### Work request
Each line in the entries that has the word "shell" has to be copied.

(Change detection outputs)
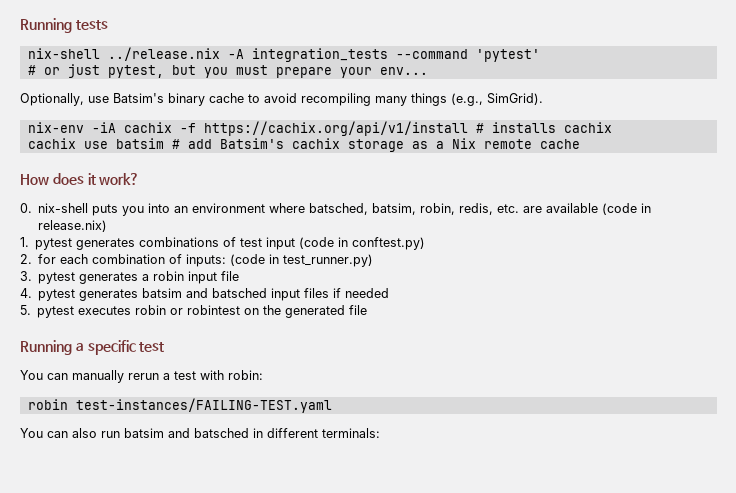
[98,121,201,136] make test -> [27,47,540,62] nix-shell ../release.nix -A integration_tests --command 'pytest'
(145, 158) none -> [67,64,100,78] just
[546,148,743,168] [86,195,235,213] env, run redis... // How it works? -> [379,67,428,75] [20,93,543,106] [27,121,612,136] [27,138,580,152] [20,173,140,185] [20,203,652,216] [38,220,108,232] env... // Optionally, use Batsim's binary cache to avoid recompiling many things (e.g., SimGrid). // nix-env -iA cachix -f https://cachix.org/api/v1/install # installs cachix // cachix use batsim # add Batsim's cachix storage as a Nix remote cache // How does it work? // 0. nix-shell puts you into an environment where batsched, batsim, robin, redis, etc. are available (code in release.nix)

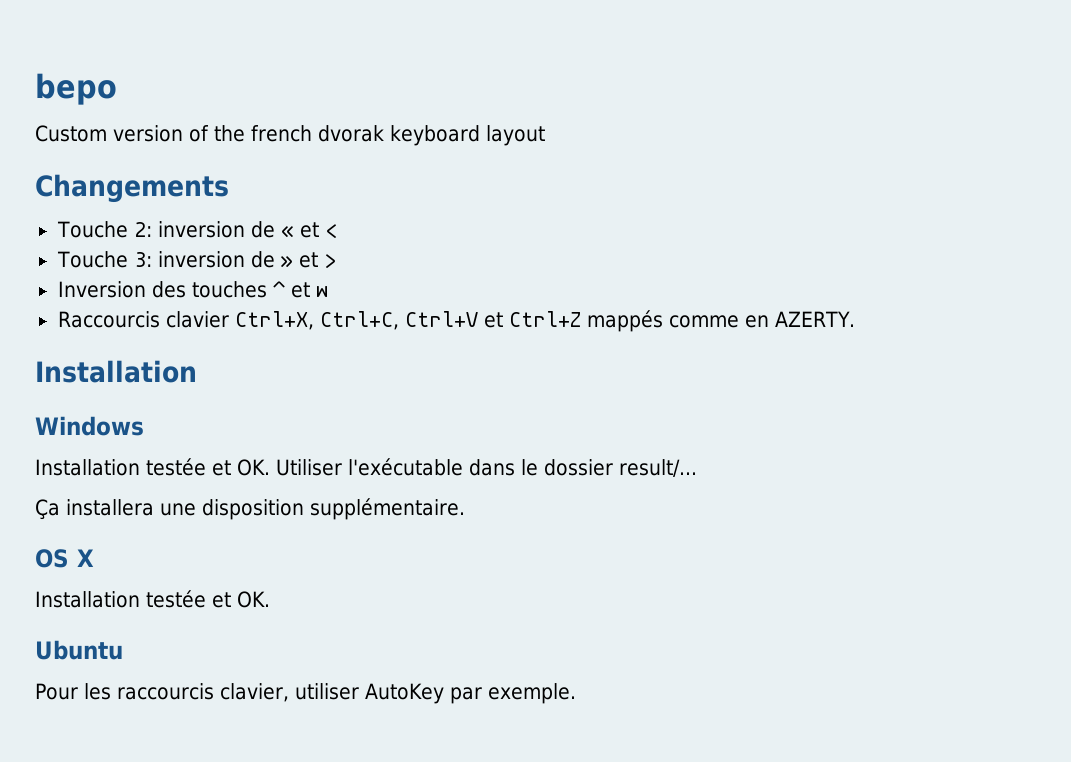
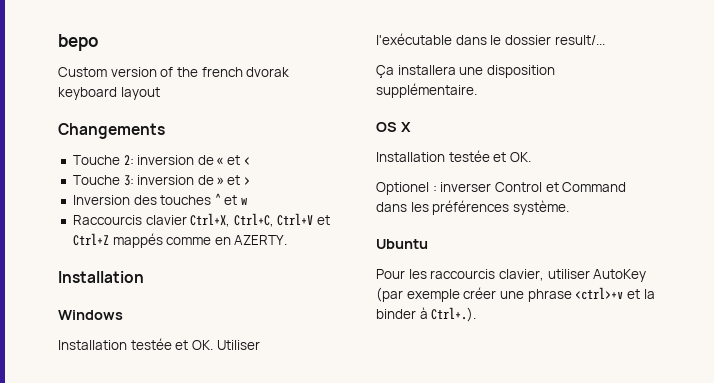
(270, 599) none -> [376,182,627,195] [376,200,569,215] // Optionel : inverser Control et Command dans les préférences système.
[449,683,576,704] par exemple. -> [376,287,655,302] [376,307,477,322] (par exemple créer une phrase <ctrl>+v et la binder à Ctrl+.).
--
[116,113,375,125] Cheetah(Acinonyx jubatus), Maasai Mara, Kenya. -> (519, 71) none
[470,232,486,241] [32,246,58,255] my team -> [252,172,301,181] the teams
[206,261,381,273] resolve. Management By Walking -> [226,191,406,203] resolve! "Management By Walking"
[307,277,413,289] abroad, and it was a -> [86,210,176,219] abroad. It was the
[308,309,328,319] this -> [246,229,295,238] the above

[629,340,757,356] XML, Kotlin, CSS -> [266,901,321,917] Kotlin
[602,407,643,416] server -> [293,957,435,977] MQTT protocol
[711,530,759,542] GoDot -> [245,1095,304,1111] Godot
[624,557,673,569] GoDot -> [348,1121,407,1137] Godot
---
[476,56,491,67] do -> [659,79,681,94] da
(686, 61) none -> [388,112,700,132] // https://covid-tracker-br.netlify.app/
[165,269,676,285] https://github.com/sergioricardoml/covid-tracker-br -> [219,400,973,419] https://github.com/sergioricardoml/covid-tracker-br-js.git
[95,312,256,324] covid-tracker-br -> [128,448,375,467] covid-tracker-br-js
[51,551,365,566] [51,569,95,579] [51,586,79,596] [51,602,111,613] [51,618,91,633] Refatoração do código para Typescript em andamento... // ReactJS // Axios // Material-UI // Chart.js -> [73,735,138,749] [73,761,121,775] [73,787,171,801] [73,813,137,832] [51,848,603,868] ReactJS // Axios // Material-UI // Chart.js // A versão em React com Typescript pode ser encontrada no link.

### Exercise solution
[98,121,201,136] make test -> [27,47,540,62] nix-shell ../release.nix -A integration_tests --command 'pytest'
[546,148,743,168] [86,195,235,213] env, run redis... // How it works? -> [379,67,428,75] [20,93,543,106] [27,121,612,136] [27,138,580,152] [20,173,140,185] [20,203,652,216] [38,220,108,232] env... // Optionally, use Batsim's binary cache to avoid recompiling many things (e.g., SimGrid). // nix-env -iA cachix -f https://cachix.org/api/v1/install # installs cachix // cachix use batsim # add Batsim's cachix storage as a Nix remote cache // How does it work? // 0. nix-shell puts you into an environment where batsched, batsim, robin, redis, etc. are available (code in release.nix)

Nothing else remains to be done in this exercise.